Un prophète
La critique a tellement encensé Un prophète, le donnant gagnant à Cannes pour la Palme d'Or pendant toute la compétition, qu'on s'attend réellement à voir un très, très grand film.
Et c'est vrai qu'Un prophète possède bien des qualités.
Son aspect réaliste est prenant. Sa description de l'univers carcéral contemporain est frappant. L'interprétation de Tahar Rahim est remarquable, pleine de densité, et celle de Niels Arestrup est encore meilleure.

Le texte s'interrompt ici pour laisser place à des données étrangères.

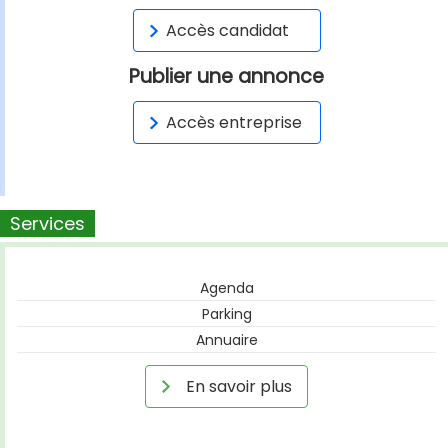
Accès candidat
Publier une annonce
Accès entreprise
Services
Agenda
Parking
Annuaire
En savoir plus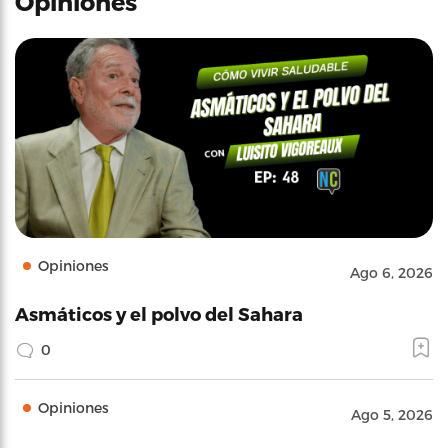
Opiniones
Opiniones
Ago 6, 2026
Asmáticos y el polvo del Sahara
0
Opiniones
Ago 5, 2026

Le scénario se tient, palpitant jusqu'à l'insoutenable dans la première demi-heure. La mise en scène est élégante et puissante à la fois, Audiard impose un style, qui était déjà bien présent dans De battre mon coeur s'est arrêté.
Bien des qualités mais aussi quelques défauts, qui empêche le film d'être le chef d'oeuvre annoncé.

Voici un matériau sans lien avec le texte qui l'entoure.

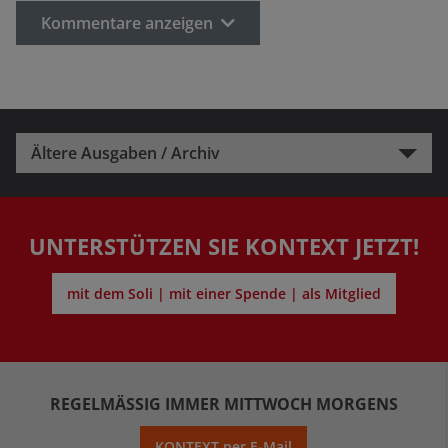
Kommentare anzeigen
Ältere Ausgaben / Archiv
UNTERSTÜTZEN SIE KONTEXT JETZT!
mit dem Soli | mit einer Spende | als Mitglied
REGELMÄSSIG IMMER MITTWOCH MORGENS
KONTEXT per E-Mail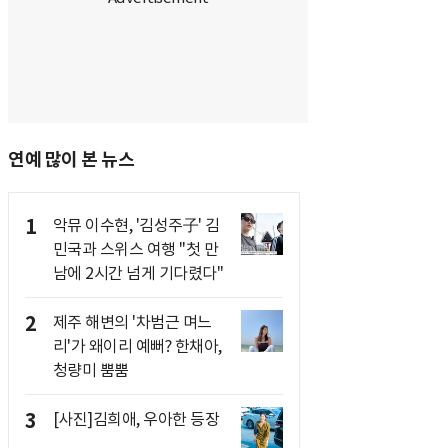
연예 많이 본 뉴스
1
악뮤 이수현, '김성주子' 김
민국과 스위스 여행 "첫 만
남에 2시간 넘게 기다렸다"
2
제주 해변의 '차범근 며느
리'가 왜이리 예뻐? 한채아,
청량미 뿜뿜
3
[사진]김희애, 우아한 등장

Le scénario prometteur au début s'étiole progressivement. Les aventures de Malik deviennent confuses et longuettes (le film dure 2h28, mais paraît en durer plus de 3), plusieurs des personnages semblant conduire les intrigues secondaires dans des culs de sac.
Le principal écueil est qu'on ne sent pas réellement les raisons de l'ascension de Malik. Si son emprise progressive sur les Corses est clairement montrée, sa légitimité vis à vis du groupe des barbus reste obscure (ils passent de la défiance à la soumission sans qu'on comprenne vraiment pourquoi).

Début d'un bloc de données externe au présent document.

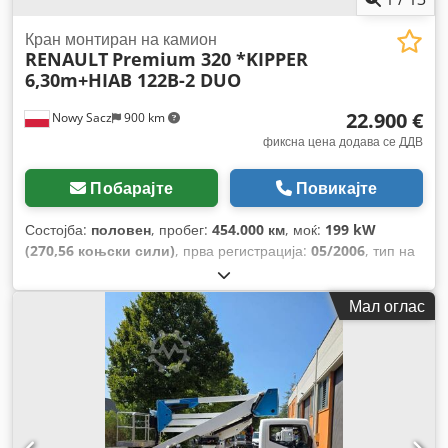
Кран монтиран на камион
RENAULT
Premium 320 *KIPPER
6,30m+HIAB 122B-2 DUO
22.900 €
Nowy Sacz
900 km
фиксна цена додава се ДДВ
Побарајте
Повикајте
Состојба:
половен
, пробег:
454.000 км
, моќ:
199 kW
(270,56 коњски сили)
, прва регистрација:
05/2006
, тип на
гориво:
дизел
, вкупна тежина:
26.000 кг
, конфигурација на
оските:
3 оски
, кочници:
ретардер
, боја:
сина
, тип на
Мал оглас
пренос:
механички
, должина на товарниот простор:
6.300
мм
, ширина на товарниот простор:
2.400 мм
, висина на
просторот за товарење:
600 мм
, Година на изградба:
2006
,
Опрема:
ABS, клима уред, кран
,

Son aspect "prophétique" est anecdotique (il voit une biche traverser la route avant qu'elle le fasse) et le titre est un peu mensonger de ce point de vue. Certains tics de mise en scène agacent aussi (les écritures sur l'écran, les plans de remplissage, les images très sombres).
Un prophète est un film marquant, mais sur lequel plane cependant l'ombre d'un autre grand film carcéral récent : Hunger.